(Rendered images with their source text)
☆ ☆ ☆ ☆ ☆

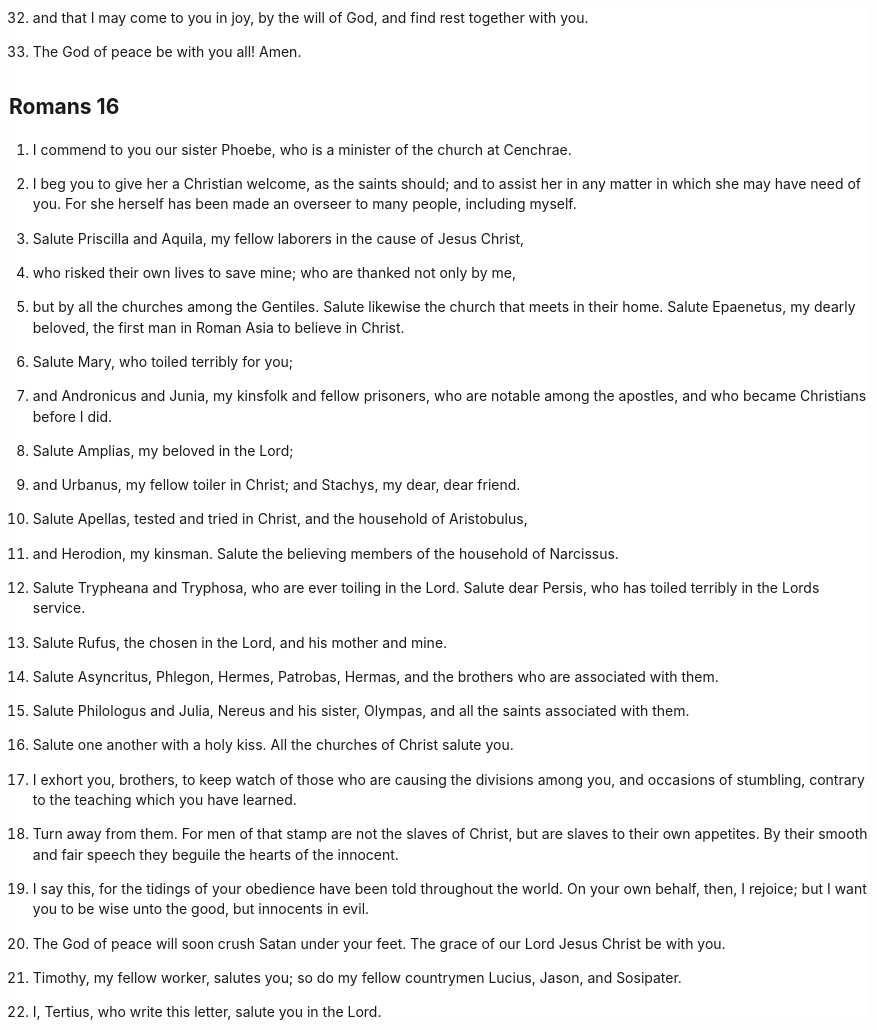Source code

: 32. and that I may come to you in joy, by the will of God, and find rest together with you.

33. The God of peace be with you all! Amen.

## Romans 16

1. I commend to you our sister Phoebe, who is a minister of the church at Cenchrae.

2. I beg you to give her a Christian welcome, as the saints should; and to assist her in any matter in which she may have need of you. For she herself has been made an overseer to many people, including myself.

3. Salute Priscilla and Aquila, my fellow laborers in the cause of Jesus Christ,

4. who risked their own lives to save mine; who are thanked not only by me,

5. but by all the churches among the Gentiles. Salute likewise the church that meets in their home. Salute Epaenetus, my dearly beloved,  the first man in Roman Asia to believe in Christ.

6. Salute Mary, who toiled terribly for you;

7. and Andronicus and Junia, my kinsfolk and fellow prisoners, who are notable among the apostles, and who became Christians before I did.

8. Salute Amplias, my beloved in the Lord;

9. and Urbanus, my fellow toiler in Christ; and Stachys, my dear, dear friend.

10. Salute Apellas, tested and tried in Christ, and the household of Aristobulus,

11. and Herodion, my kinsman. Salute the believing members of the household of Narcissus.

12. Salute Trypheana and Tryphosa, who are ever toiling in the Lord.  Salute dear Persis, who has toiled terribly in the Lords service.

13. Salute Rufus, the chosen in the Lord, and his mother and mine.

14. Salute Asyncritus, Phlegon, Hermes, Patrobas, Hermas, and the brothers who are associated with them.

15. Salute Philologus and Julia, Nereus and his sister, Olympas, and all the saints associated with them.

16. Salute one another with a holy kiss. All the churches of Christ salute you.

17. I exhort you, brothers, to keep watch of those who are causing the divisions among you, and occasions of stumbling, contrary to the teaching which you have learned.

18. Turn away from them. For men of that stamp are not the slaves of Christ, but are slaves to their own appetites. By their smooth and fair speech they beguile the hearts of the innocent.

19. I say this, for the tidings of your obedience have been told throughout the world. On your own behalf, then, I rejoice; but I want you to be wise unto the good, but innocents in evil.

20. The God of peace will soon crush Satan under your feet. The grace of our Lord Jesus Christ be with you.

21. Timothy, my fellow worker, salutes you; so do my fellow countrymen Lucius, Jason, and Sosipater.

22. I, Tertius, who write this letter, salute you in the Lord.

☆ ☆ ☆ ☆ ☆

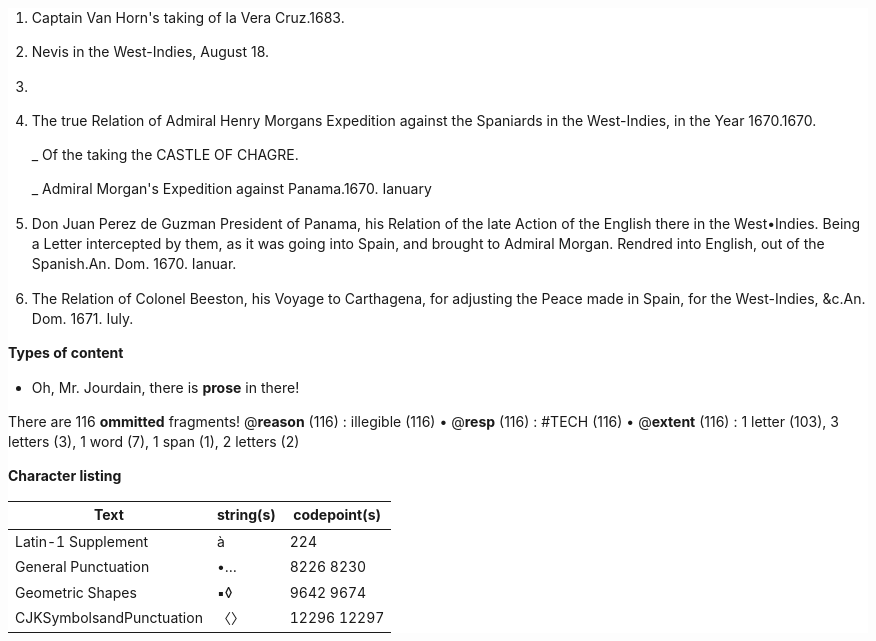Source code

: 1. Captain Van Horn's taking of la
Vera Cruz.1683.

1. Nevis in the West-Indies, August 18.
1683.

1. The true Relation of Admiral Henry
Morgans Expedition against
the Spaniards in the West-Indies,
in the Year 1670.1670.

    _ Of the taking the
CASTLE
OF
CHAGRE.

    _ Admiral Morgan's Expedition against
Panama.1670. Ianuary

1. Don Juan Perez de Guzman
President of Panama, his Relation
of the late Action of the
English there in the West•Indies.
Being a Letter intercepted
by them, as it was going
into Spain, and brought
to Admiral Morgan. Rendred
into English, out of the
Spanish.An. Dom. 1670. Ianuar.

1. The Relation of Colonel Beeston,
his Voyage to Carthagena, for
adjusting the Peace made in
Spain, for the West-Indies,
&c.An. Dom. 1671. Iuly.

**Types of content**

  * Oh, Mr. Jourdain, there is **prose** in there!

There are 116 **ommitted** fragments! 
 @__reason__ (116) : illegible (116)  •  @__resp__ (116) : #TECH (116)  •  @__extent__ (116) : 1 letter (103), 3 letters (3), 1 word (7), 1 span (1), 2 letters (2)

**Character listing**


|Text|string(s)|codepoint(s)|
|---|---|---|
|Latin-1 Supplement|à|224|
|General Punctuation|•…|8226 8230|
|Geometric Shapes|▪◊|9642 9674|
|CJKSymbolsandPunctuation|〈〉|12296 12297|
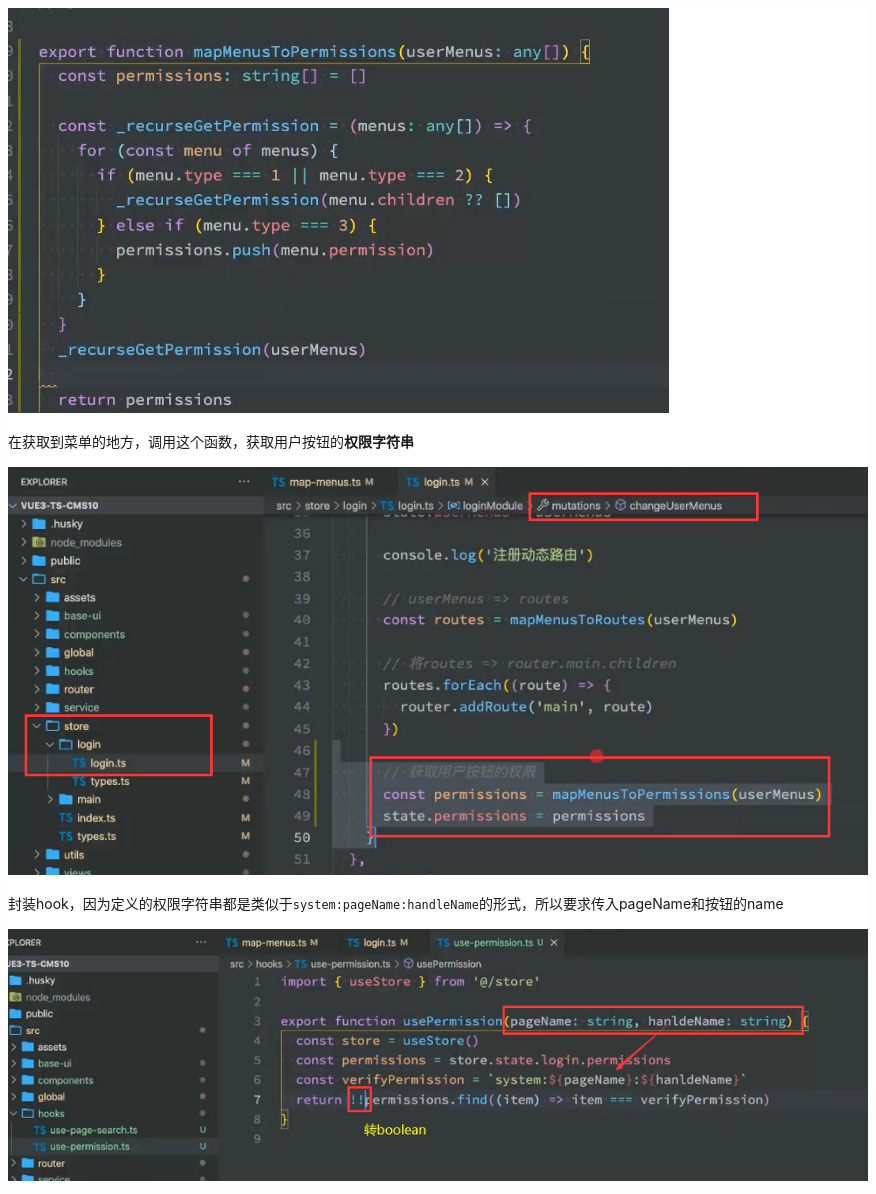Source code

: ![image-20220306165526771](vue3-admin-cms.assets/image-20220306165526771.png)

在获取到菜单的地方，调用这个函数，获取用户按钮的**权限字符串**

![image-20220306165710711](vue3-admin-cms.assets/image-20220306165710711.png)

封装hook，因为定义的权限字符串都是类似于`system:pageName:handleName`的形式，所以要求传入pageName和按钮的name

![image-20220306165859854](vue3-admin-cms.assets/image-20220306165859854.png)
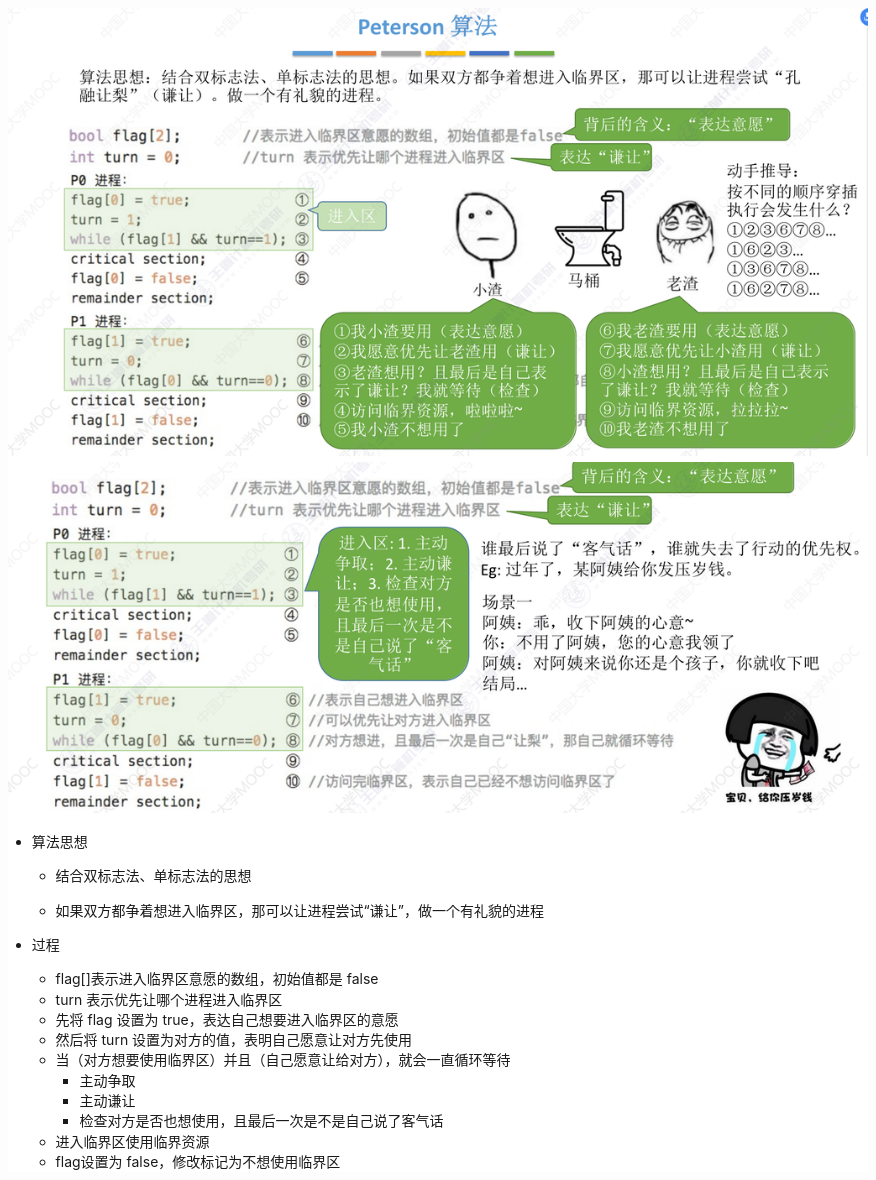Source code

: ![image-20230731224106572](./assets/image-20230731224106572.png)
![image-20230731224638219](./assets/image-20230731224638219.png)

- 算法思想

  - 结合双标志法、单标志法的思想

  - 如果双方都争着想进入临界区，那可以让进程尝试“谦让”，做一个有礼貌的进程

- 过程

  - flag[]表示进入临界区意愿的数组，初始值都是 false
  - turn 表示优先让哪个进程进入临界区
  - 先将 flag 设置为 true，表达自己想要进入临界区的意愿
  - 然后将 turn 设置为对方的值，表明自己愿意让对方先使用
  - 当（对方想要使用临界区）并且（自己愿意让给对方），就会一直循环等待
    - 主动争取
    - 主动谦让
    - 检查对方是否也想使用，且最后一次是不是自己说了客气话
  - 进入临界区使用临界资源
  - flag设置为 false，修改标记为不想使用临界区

☆ ☆ ☆ ☆ ☆

Copy, without changes, the lines from the one containing "8. Salute Amplias, my beloved in the Lord;" through the one containing "10. Salute Apellas, tested", including both.

> _Response area_
8. Salute Amplias, my beloved in the Lord;

9. and Urbanus, my fellow toiler in Christ; and Stachys, my dear, dear friend.

10. Salute Apellas, tested and tried in Christ, and the household of Aristobulus,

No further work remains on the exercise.